Abstract
Introduction
Video-based human activity recognition (HAR) is an area of immense interest for researchers because of applications in the smart home, elderly healthcare, and life care. 1 Increasing age brings radical changes in the daily life functioning, health, and social activities of elderly people. According to a United Nations report, 2 the proportion of older people is expected to reach 22% of the world's population by 2050. Elderly people spend most of their time living independently. The aim of this study is to propose a reliable HAR system to recognize potentially injurious abnormal activities and provide a protected living environment for elderly people at home. It is socially and economically more feasible to take care of elderly people at home compared with in healthcare centers. Automatic activity recognition systems provide efficient, low-cost health monitoring 24 h/day compared with monitoring by humans.
The abnormal activities in this study were selected after consultation with doctors and literature reviews. The literature reviews include falling, 3 chest pain, 4 and fainting. 5 An abnormal activity is defined as a state that requires urgent medical assistance for an elderly person.
Several research studies have investigated abnormal HAR focused on falling activity recognition because of the higher risk of falling in elderly people and its severe physical and psychological consequences. 6 –9 R-transform, which is invariant to common geometrical transformations, is used as a shape descriptor to recognize complex shapes, and chamfer distance transform is used to project binary shapes in the radon space to recognize particular shapes. Chamfer distance transform provides good approximation of shapes at different levels of Euclidean distance with high tolerance to scale and rotation misalignments. 10 The two accelerometer sensors are used to capture four types of hand motion: hand open, hand closed, flexion, and extension. Generalized discriminant analysis (GDA) is used as a nonlinear technique to recognize the hand motion patterns. 11 The discriminative hidden approach is proposed for human gesture recognition by labeling the complete sequence. Temporal sequences of human arm and head gestures are trained and recognized by hidden conditional random fields (HCRF). 12
In a previous study on HAR, we recognized six abnormal activities with a recognition rate of 86.5% by using R-transform and principal component analysis from the single view angle (90°) only. 13 The addition of activities from other view angles (–90°, 45°, −45°) severely decreased the recognition rate because of the fact that principal component analysis failed to extract symmetric, scale, and translation-invariant features.
In this study, six abnormal activities (falling backward, falling forward, falling rightward, falling leftward, chest pain, and fainting) and four normal activities (walking, rushing, sitting down, and standing up) from different view angles (90°, −90°, 45°, −45°) are recognized by using a single camera. The prominent features from silhouette sequences are transformed into directional coefficients by R-transform, and the GDA algorithm is used for feature extraction and dimensions reduction. The proposed system provides a higher recognition rate compared with the previous study 13 for the increased number of activities from different view angles.
Subject and Methods
Dataset Generation
The video activities datasets are generated for abnormal and normal activities from different view angles. Twenty actors (14 males, 6 females; age, 42.5±7.25 years; range, 25–60 years) performed the activities in a studio apartment. The activities are captured with a frame size of 320×240 at 25 frames/s. Figure 1 depicts the activity performed from different view angles.

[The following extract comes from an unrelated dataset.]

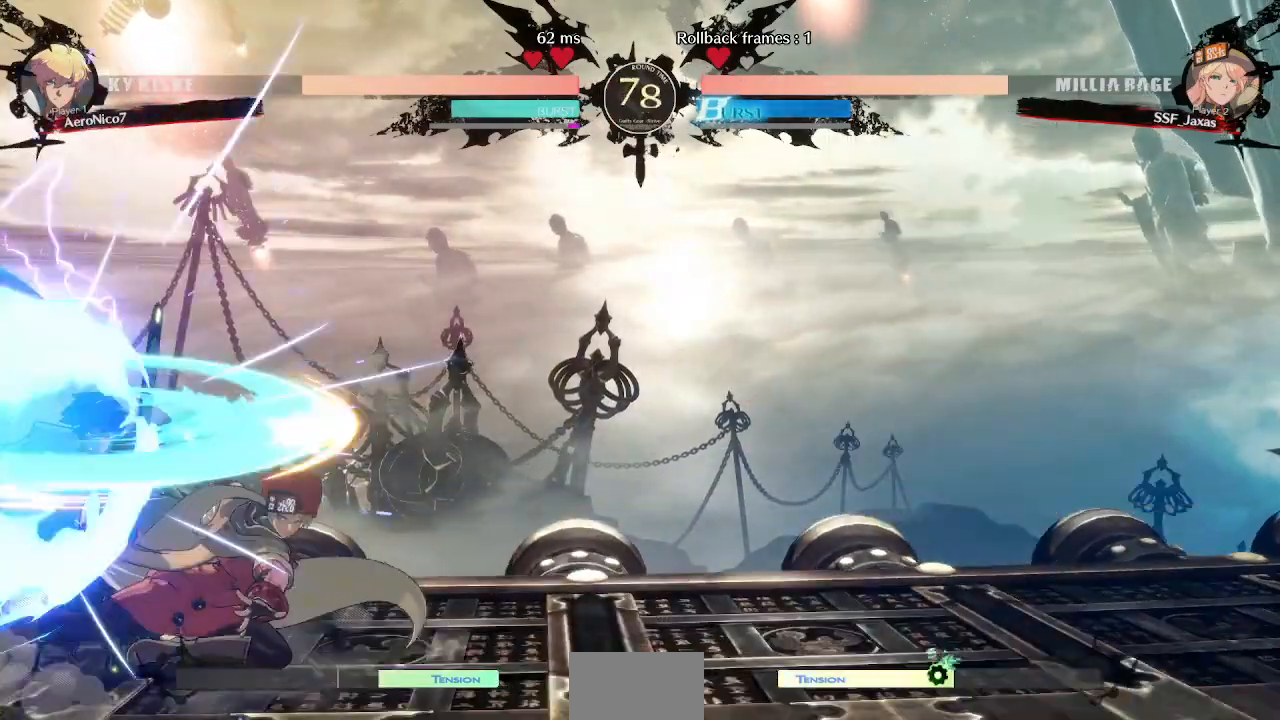
{"dt_ms": 480, "buttons": [], "events": [[80, "DPAD_DOWN", "up"], [80, "DPAD_RIGHT", "up"], [120, "DPAD_LEFT", "down"], [240, "TRIANGLE", "down"], [280, "DPAD_LEFT", "up"], [400, "TRIANGLE", "up"]]}
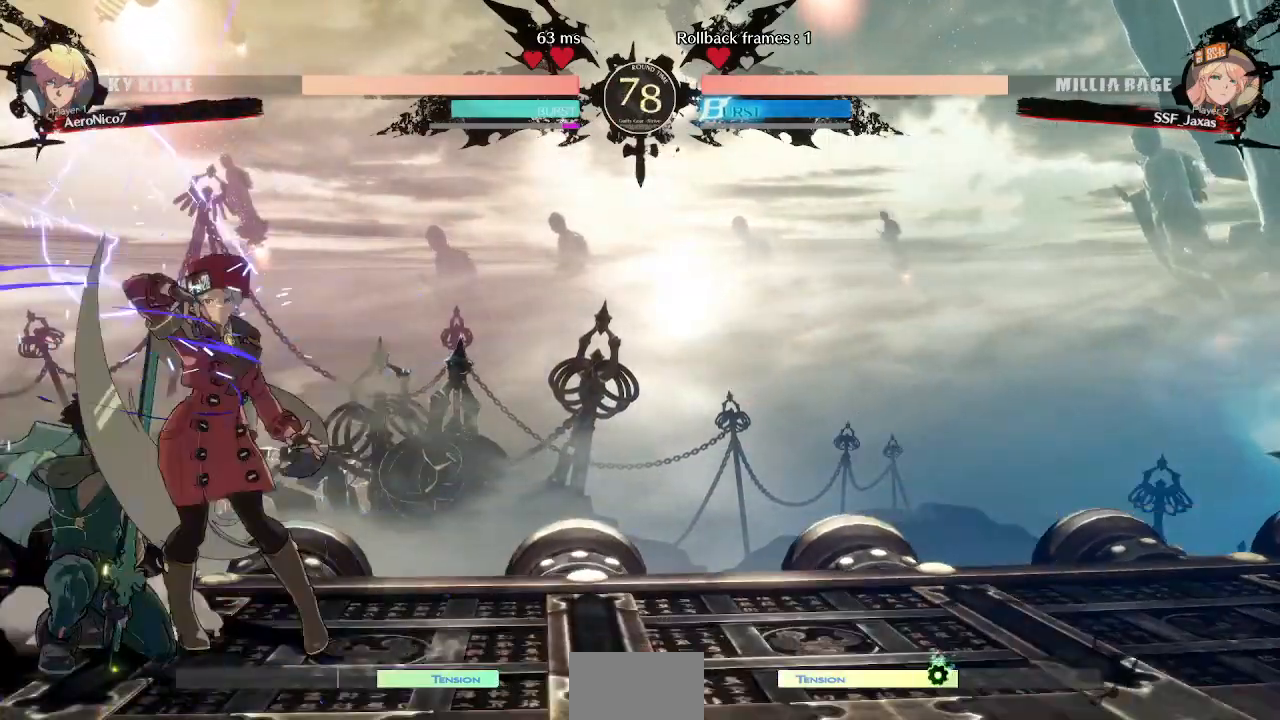
{"dt_ms": 520, "buttons": ["DPAD_DOWN"], "events": [[480, "DPAD_DOWN", "down"]]}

The different view angles for human activity dataset generation.
System Model
The video activities are preprocessed to reduce the complexity of data and obtain background-subtracted binary silhouettes for each activity sequence. The silhouettes are centered and resized to 50×50 pixels before applying R-transform for feature extraction. GDA on R-transform features is then used to increase the discrimination between different classes of activities. The extracted features for each activity are transformed into symbol sequences by the Linde–Buzo–Gray (LBG) clustering algorithm. HCRF is used for activity recognition. The proposed system recognizes activities and generates an alarm message for the emergency service/doctor in the case of abnormal HAR. Figure 2 illustrates the overall architecture of the proposed abnormal HAR system model.

The proposed abnormal human activity recognition system model. GDA, generalized discriminant analysis; HCRF, hidden conditional random fields; LBG, Linde–Buzo–Gray; ROI, region of interest.
Problem identification
The two major issues that negatively affected the overall recognition rate are addressed during the implementation of our abnormal HAR system. First, the changing distance of a moving person from the camera results in scale and translation variations. Second, the same activity performed from different view angles increases the ambiguities among different activities (for example, falling backward/fainting and walking/rushing). R-transform and GDA methods are proposed to resolve the above-mentioned problems. R-transform provides symmetric, scale, and translation-invariant features. GDA works as a nonlinear technique to remove ambiguities and further improve class separation for the highly similar activities.
Feature Extraction and Activity Recognition Algorithms
A review of segmentation, feature extraction, dimensions reduction, and activity recognition methods is presented.
Image acquisition and segmentation
The Gaussian mixture model is used to extract the binary silhouette of a moving person from video activities based on adaptive background subtraction. The background is updated continuously to capture the recent changes in background due to intensity variations, repetitive motions, and cluttered environments.
14
The intensity xt
for a particular pixel at time t is given by a Gaussian probability density function as
where wt
is the weight, μt
is the mean, and

Block diagram of the adaptive background subtraction model.
The extracted silhouettes are resized to 50×50 pixels for increased efficiency. The activity of a moving person is represented by extracting the rectangular region of interest based on the foreground pixels of each frame. The shape vectors are normalized and represented in a row vector of 2,500 dimensions. Figure 4 shows the preprocessing steps to extract binary silhouettes from sample frames of a forward fall sequence.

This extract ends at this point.